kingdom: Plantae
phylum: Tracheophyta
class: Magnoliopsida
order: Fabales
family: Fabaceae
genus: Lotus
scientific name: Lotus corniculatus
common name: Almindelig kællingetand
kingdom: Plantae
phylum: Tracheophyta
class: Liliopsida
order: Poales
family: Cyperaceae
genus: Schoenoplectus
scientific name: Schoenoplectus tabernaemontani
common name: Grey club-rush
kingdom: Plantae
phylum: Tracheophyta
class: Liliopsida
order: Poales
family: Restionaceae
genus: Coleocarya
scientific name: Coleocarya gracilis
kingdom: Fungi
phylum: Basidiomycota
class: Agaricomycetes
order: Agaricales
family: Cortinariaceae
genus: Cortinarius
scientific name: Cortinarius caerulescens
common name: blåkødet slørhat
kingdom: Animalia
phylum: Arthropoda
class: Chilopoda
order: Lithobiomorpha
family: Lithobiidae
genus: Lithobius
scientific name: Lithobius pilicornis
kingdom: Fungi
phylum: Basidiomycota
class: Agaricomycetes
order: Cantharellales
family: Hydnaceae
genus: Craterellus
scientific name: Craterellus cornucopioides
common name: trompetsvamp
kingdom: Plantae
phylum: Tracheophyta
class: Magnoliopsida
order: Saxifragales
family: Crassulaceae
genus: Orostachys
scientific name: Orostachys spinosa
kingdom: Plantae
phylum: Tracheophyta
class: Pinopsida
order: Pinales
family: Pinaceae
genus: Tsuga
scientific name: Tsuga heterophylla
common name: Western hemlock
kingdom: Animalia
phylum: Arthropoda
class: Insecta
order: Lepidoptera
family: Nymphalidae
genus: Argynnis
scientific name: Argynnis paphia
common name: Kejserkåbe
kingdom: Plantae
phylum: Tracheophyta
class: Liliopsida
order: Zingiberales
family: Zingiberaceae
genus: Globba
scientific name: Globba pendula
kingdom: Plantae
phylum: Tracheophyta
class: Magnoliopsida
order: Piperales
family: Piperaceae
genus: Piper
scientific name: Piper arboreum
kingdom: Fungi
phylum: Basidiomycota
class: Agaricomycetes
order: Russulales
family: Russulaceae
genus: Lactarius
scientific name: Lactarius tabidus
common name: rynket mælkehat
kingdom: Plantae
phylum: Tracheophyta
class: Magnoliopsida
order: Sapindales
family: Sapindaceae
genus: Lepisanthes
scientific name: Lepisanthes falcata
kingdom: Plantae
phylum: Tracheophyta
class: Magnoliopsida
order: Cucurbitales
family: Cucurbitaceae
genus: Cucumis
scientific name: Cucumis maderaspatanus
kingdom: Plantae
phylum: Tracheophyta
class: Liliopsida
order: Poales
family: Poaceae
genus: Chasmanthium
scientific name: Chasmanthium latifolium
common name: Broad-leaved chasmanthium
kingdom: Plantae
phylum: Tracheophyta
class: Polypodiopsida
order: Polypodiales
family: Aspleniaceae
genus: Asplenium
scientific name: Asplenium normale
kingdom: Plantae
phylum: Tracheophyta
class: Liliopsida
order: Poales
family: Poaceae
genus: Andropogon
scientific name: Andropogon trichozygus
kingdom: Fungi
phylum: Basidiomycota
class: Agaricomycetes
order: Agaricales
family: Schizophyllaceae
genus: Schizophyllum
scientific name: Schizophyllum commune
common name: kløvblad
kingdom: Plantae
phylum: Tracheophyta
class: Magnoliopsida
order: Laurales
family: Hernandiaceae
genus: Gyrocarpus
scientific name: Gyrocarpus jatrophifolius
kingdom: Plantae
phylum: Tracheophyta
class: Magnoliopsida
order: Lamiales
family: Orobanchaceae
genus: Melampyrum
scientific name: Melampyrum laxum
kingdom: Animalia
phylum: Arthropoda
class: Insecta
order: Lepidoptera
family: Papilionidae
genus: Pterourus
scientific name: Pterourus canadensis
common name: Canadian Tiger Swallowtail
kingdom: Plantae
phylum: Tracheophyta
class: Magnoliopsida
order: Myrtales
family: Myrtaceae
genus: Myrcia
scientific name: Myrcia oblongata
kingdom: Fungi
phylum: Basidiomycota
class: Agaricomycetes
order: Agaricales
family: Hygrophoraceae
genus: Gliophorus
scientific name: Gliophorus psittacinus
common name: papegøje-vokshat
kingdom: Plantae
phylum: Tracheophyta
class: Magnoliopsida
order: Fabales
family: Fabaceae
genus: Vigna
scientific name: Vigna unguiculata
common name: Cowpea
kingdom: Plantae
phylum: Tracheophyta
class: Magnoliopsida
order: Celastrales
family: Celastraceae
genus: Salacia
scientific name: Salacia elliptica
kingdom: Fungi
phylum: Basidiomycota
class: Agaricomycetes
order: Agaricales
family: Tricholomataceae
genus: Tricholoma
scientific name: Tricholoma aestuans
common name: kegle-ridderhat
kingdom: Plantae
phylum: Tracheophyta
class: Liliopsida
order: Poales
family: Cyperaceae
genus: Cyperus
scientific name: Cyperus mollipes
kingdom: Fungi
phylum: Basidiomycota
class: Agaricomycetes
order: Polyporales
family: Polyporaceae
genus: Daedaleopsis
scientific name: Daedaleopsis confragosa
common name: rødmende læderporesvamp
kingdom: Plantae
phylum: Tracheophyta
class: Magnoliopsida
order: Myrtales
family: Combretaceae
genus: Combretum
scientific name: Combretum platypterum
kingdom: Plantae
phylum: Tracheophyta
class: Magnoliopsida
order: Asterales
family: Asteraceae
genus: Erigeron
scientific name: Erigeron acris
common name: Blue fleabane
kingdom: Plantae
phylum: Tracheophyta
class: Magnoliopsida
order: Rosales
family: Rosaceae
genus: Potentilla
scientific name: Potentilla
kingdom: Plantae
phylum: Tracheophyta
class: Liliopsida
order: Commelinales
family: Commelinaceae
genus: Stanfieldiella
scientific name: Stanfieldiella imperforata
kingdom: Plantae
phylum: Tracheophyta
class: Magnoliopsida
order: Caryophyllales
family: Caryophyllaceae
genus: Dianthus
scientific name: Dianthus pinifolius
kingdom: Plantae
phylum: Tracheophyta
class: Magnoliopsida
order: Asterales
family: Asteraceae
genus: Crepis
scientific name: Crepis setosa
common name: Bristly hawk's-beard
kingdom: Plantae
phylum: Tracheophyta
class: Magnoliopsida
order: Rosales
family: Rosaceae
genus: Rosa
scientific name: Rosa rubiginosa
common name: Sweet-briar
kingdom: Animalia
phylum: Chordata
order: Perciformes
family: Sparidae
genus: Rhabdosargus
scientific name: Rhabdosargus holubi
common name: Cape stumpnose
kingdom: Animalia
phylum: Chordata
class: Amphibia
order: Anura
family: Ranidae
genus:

******

WHAT IS NEEDED: Update all the data above by changing each "scientific name" to "binomial" and leaving everything else as it is.

RIGHT ANSWER:
kingdom: Plantae
phylum: Tracheophyta
class: Magnoliopsida
order: Fabales
family: Fabaceae
genus: Lotus
binomial: Lotus corniculatus
common name: Almindelig kællingetand
kingdom: Plantae
phylum: Tracheophyta
class: Liliopsida
order: Poales
family: Cyperaceae
genus: Schoenoplectus
binomial: Schoenoplectus tabernaemontani
common name: Grey club-rush
kingdom: Plantae
phylum: Tracheophyta
class: Liliopsida
order: Poales
family: Restionaceae
genus: Coleocarya
binomial: Coleocarya gracilis
kingdom: Fungi
phylum: Basidiomycota
class: Agaricomycetes
order: Agaricales
family: Cortinariaceae
genus: Cortinarius
binomial: Cortinarius caerulescens
common name: blåkødet slørhat
kingdom: Animalia
phylum: Arthropoda
class: Chilopoda
order: Lithobiomorpha
family: Lithobiidae
genus: Lithobius
binomial: Lithobius pilicornis
kingdom: Fungi
phylum: Basidiomycota
class: Agaricomycetes
order: Cantharellales
family: Hydnaceae
genus: Craterellus
binomial: Craterellus cornucopioides
common name: trompetsvamp
kingdom: Plantae
phylum: Tracheophyta
class: Magnoliopsida
order: Saxifragales
family: Crassulaceae
genus: Orostachys
binomial: Orostachys spinosa
kingdom: Plantae
phylum: Tracheophyta
class: Pinopsida
order: Pinales
family: Pinaceae
genus: Tsuga
binomial: Tsuga heterophylla
common name: Western hemlock
kingdom: Animalia
phylum: Arthropoda
class: Insecta
order: Lepidoptera
family: Nymphalidae
genus: Argynnis
binomial: Argynnis paphia
common name: Kejserkåbe
kingdom: Plantae
phylum: Tracheophyta
class: Liliopsida
order: Zingiberales
family: Zingiberaceae
genus: Globba
binomial: Globba pendula
kingdom: Plantae
phylum: Tracheophyta
class: Magnoliopsida
order: Piperales
family: Piperaceae
genus: Piper
binomial: Piper arboreum
kingdom: Fungi
phylum: Basidiomycota
class: Agaricomycetes
order: Russulales
family: Russulaceae
genus: Lactarius
binomial: Lactarius tabidus
common name: rynket mælkehat
kingdom: Plantae
phylum: Tracheophyta
class: Magnoliopsida
order: Sapindales
family: Sapindaceae
genus: Lepisanthes
binomial: Lepisanthes falcata
kingdom: Plantae
phylum: Tracheophyta
class: Magnoliopsida
order: Cucurbitales
family: Cucurbitaceae
genus: Cucumis
binomial: Cucumis maderaspatanus
kingdom: Plantae
phylum: Tracheophyta
class: Liliopsida
order: Poales
family: Poaceae
genus: Chasmanthium
binomial: Chasmanthium latifolium
common name: Broad-leaved chasmanthium
kingdom: Plantae
phylum: Tracheophyta
class: Polypodiopsida
order: Polypodiales
family: Aspleniaceae
genus: Asplenium
binomial: Asplenium normale
kingdom: Plantae
phylum: Tracheophyta
class: Liliopsida
order: Poales
family: Poaceae
genus: Andropogon
binomial: Andropogon trichozygus
kingdom: Fungi
phylum: Basidiomycota
class: Agaricomycetes
order: Agaricales
family: Schizophyllaceae
genus: Schizophyllum
binomial: Schizophyllum commune
common name: kløvblad
kingdom: Plantae
phylum: Tracheophyta
class: Magnoliopsida
order: Laurales
family: Hernandiaceae
genus: Gyrocarpus
binomial: Gyrocarpus jatrophifolius
kingdom: Plantae
phylum: Tracheophyta
class: Magnoliopsida
order: Lamiales
family: Orobanchaceae
genus: Melampyrum
binomial: Melampyrum laxum
kingdom: Animalia
phylum: Arthropoda
class: Insecta
order: Lepidoptera
family: Papilionidae
genus: Pterourus
binomial: Pterourus canadensis
common name: Canadian Tiger Swallowtail
kingdom: Plantae
phylum: Tracheophyta
class: Magnoliopsida
order: Myrtales
family: Myrtaceae
genus: Myrcia
binomial: Myrcia oblongata
kingdom: Fungi
phylum: Basidiomycota
class: Agaricomycetes
order: Agaricales
family: Hygrophoraceae
genus: Gliophorus
binomial: Gliophorus psittacinus
common name: papegøje-vokshat
kingdom: Plantae
phylum: Tracheophyta
class: Magnoliopsida
order: Fabales
family: Fabaceae
genus: Vigna
binomial: Vigna unguiculata
common name: Cowpea
kingdom: Plantae
phylum: Tracheophyta
class: Magnoliopsida
order: Celastrales
family: Celastraceae
genus: Salacia
binomial: Salacia elliptica
kingdom: Fungi
phylum: Basidiomycota
class: Agaricomycetes
order: Agaricales
family: Tricholomataceae
genus: Tricholoma
binomial: Tricholoma aestuans
common name: kegle-ridderhat
kingdom: Plantae
phylum: Tracheophyta
class: Liliopsida
order: Poales
family: Cyperaceae
genus: Cyperus
binomial: Cyperus mollipes
kingdom: Fungi
phylum: Basidiomycota
class: Agaricomycetes
order: Polyporales
family: Polyporaceae
genus: Daedaleopsis
binomial: Daedaleopsis confragosa
common name: rødmende læderporesvamp
kingdom: Plantae
phylum: Tracheophyta
class: Magnoliopsida
order: Myrtales
family: Combretaceae
genus: Combretum
binomial: Combretum platypterum
kingdom: Plantae
phylum: Tracheophyta
class: Magnoliopsida
order: Asterales
family: Asteraceae
genus: Erigeron
binomial: Erigeron acris
common name: Blue fleabane
kingdom: Plantae
phylum: Tracheophyta
class: Magnoliopsida
order: Rosales
family: Rosaceae
genus: Potentilla
binomial: Potentilla
kingdom: Plantae
phylum: Tracheophyta
class: Liliopsida
order: Commelinales
family: Commelinaceae
genus: Stanfieldiella
binomial: Stanfieldiella imperforata
kingdom: Plantae
phylum: Tracheophyta
class: Magnoliopsida
order: Caryophyllales
family: Caryophyllaceae
genus: Dianthus
binomial: Dianthus pinifolius
kingdom: Plantae
phylum: Tracheophyta
class: Magnoliopsida
order: Asterales
family: Asteraceae
genus: Crepis
binomial: Crepis setosa
common name: Bristly hawk's-beard
kingdom: Plantae
phylum: Tracheophyta
class: Magnoliopsida
order: Rosales
family: Rosaceae
genus: Rosa
binomial: Rosa rubiginosa
common name: Sweet-briar
kingdom: Animalia
phylum: Chordata
order: Perciformes
family: Sparidae
genus: Rhabdosargus
binomial: Rhabdosargus holubi
common name: Cape stumpnose
kingdom: Animalia
phylum: Chordata
class: Amphibia
order: Anura
family: Ranidae
genus:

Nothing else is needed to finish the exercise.